Excerpt
Image courtesy of Hyundai Mobis.
Image courtesy of Hyundai Mobis.

Automotive supplier Hyundai Mobis has unveiled technology designed to detect when a driver is dozing off and leaving the road, so vehicle control can be transitioned to autonomous driving mode and the car can be pulled over safely and stopped.

The company showcased its latest DDREM (Departed Driver Rescue and Exit Maneuver) technology at the Consumer Electronics Show last week.

By focusing only on the safety benefits of autonomous driving, DDREM technology will bring such advantages to market more quickly and prevent one of the five major causes of vehicle fatalities — drowsy driving, according to Hyundai Mobis.

The software-based technology, which may become available to the driving public by 2022, adds just one infrared camera to vehicle hardware for any OEM. The infrared camera scans driver facial and eye movements to determine whether the driver keeps eyes forward, changes blinking patterns or exhibits other signs of drowsiness.

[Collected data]
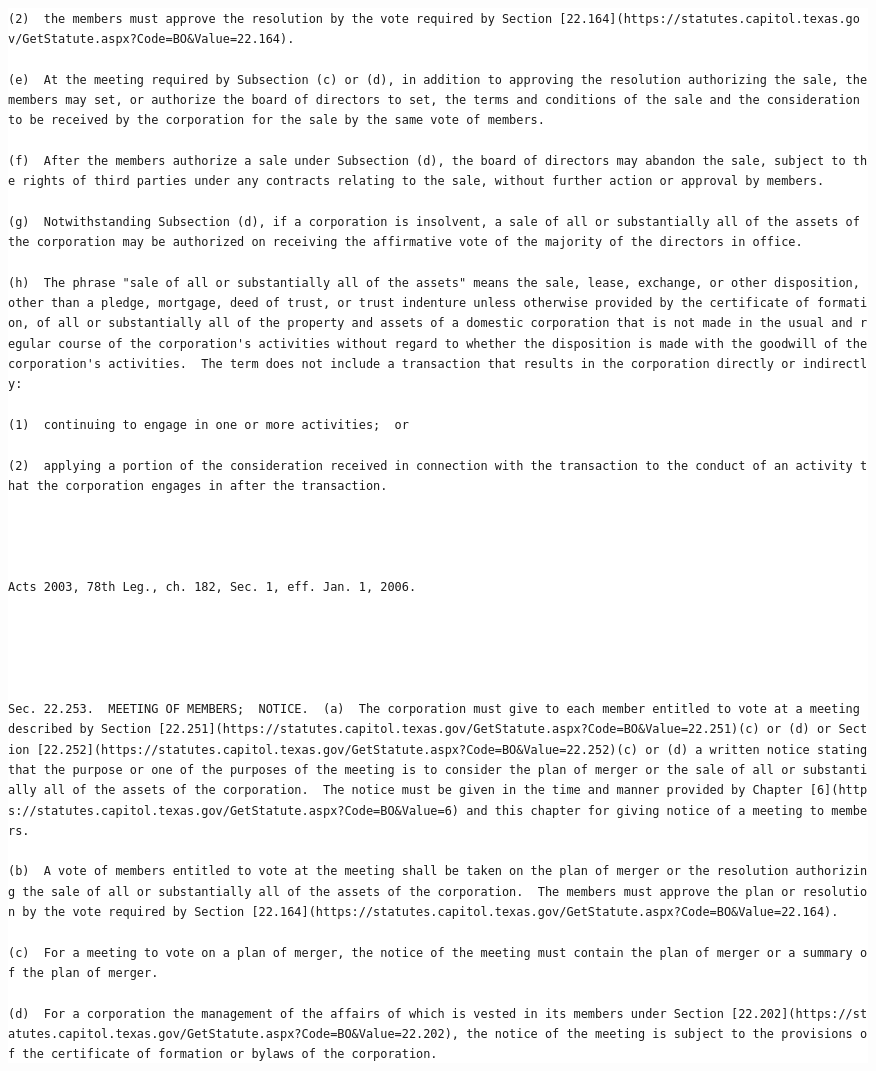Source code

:     (2)  the members must approve the resolution by the vote required by Section [22.164](https://statutes.capitol.texas.gov/GetStatute.aspx?Code=BO&Value=22.164).
    
    (e)  At the meeting required by Subsection (c) or (d), in addition to approving the resolution authorizing the sale, the members may set, or authorize the board of directors to set, the terms and conditions of the sale and the consideration to be received by the corporation for the sale by the same vote of members.
    
    (f)  After the members authorize a sale under Subsection (d), the board of directors may abandon the sale, subject to the rights of third parties under any contracts relating to the sale, without further action or approval by members.
    
    (g)  Notwithstanding Subsection (d), if a corporation is insolvent, a sale of all or substantially all of the assets of the corporation may be authorized on receiving the affirmative vote of the majority of the directors in office.
    
    (h)  The phrase "sale of all or substantially all of the assets" means the sale, lease, exchange, or other disposition, other than a pledge, mortgage, deed of trust, or trust indenture unless otherwise provided by the certificate of formation, of all or substantially all of the property and assets of a domestic corporation that is not made in the usual and regular course of the corporation's activities without regard to whether the disposition is made with the goodwill of the corporation's activities.  The term does not include a transaction that results in the corporation directly or indirectly:
    
    (1)  continuing to engage in one or more activities;  or
    
    (2)  applying a portion of the consideration received in connection with the transaction to the conduct of an activity that the corporation engages in after the transaction.
    
    
    
    
    Acts 2003, 78th Leg., ch. 182, Sec. 1, eff. Jan. 1, 2006.
    
    
    
    
    
    Sec. 22.253.  MEETING OF MEMBERS;  NOTICE.  (a)  The corporation must give to each member entitled to vote at a meeting described by Section [22.251](https://statutes.capitol.texas.gov/GetStatute.aspx?Code=BO&Value=22.251)(c) or (d) or Section [22.252](https://statutes.capitol.texas.gov/GetStatute.aspx?Code=BO&Value=22.252)(c) or (d) a written notice stating that the purpose or one of the purposes of the meeting is to consider the plan of merger or the sale of all or substantially all of the assets of the corporation.  The notice must be given in the time and manner provided by Chapter [6](https://statutes.capitol.texas.gov/GetStatute.aspx?Code=BO&Value=6) and this chapter for giving notice of a meeting to members.
    
    (b)  A vote of members entitled to vote at the meeting shall be taken on the plan of merger or the resolution authorizing the sale of all or substantially all of the assets of the corporation.  The members must approve the plan or resolution by the vote required by Section [22.164](https://statutes.capitol.texas.gov/GetStatute.aspx?Code=BO&Value=22.164).
    
    (c)  For a meeting to vote on a plan of merger, the notice of the meeting must contain the plan of merger or a summary of the plan of merger.
    
    (d)  For a corporation the management of the affairs of which is vested in its members under Section [22.202](https://statutes.capitol.texas.gov/GetStatute.aspx?Code=BO&Value=22.202), the notice of the meeting is subject to the provisions of the certificate of formation or bylaws of the corporation.
    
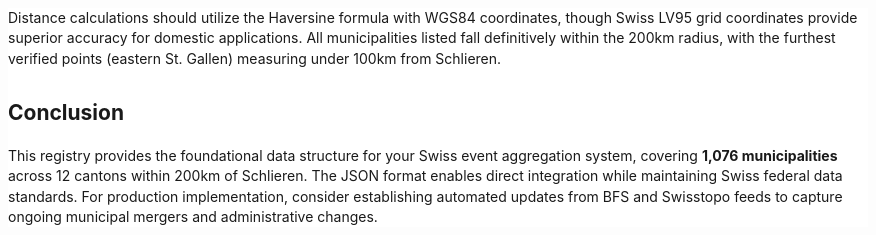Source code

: Distance calculations should utilize the Haversine formula with WGS84 coordinates, though Swiss LV95 grid coordinates provide superior accuracy for domestic applications. All municipalities listed fall definitively within the 200km radius, with the furthest verified points (eastern St. Gallen) measuring under 100km from Schlieren.

## Conclusion

This registry provides the foundational data structure for your Swiss event aggregation system, covering **1,076 municipalities** across 12 cantons within 200km of Schlieren. The JSON format enables direct integration while maintaining Swiss federal data standards. For production implementation, consider establishing automated updates from BFS and Swisstopo feeds to capture ongoing municipal mergers and administrative changes.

Tasks to complete
1. Reproduce the passage of the Hyundai Mobis article running from "Image courtesy of Hyundai" down to "Show last week.".
2. Carry on with the Hyundai Mobis article on drowsy-driver detection from the point where it stops.
None of this data is required.

Task responses
1.
Image courtesy of Hyundai Mobis.
Image courtesy of Hyundai Mobis.

Automotive supplier Hyundai Mobis has unveiled technology designed to detect when a driver is dozing off and leaving the road, so vehicle control can be transitioned to autonomous driving mode and the car can be pulled over safely and stopped.

The company showcased its latest DDREM (Departed Driver Rescue and Exit Maneuver) technology at the Consumer Electronics Show last week.

2.
DDREM also looks for key identifiers used in advanced driver assistance systems, checking to see whether the vehicle is moving in and out of a lane, crossing lanes, zigzagging or making erratic movement. These are all common signs of drowsy driving.

“If DDREM determines that the driver has fallen asleep, it transitions vehicle control to level 4 autonomous driving mode,” the company explained in a press release. “The software uses vehicle hardware already found on most new cars — including electronic brakes, electric power steering, radars, and camera systems — as well as basic mapping and GPS to identify a safe place for the vehicle to pull over and stop.”

In most rescue scenarios, DDREM will need to function in full autonomy mode for less than one mile, according to Hyundai Mobis.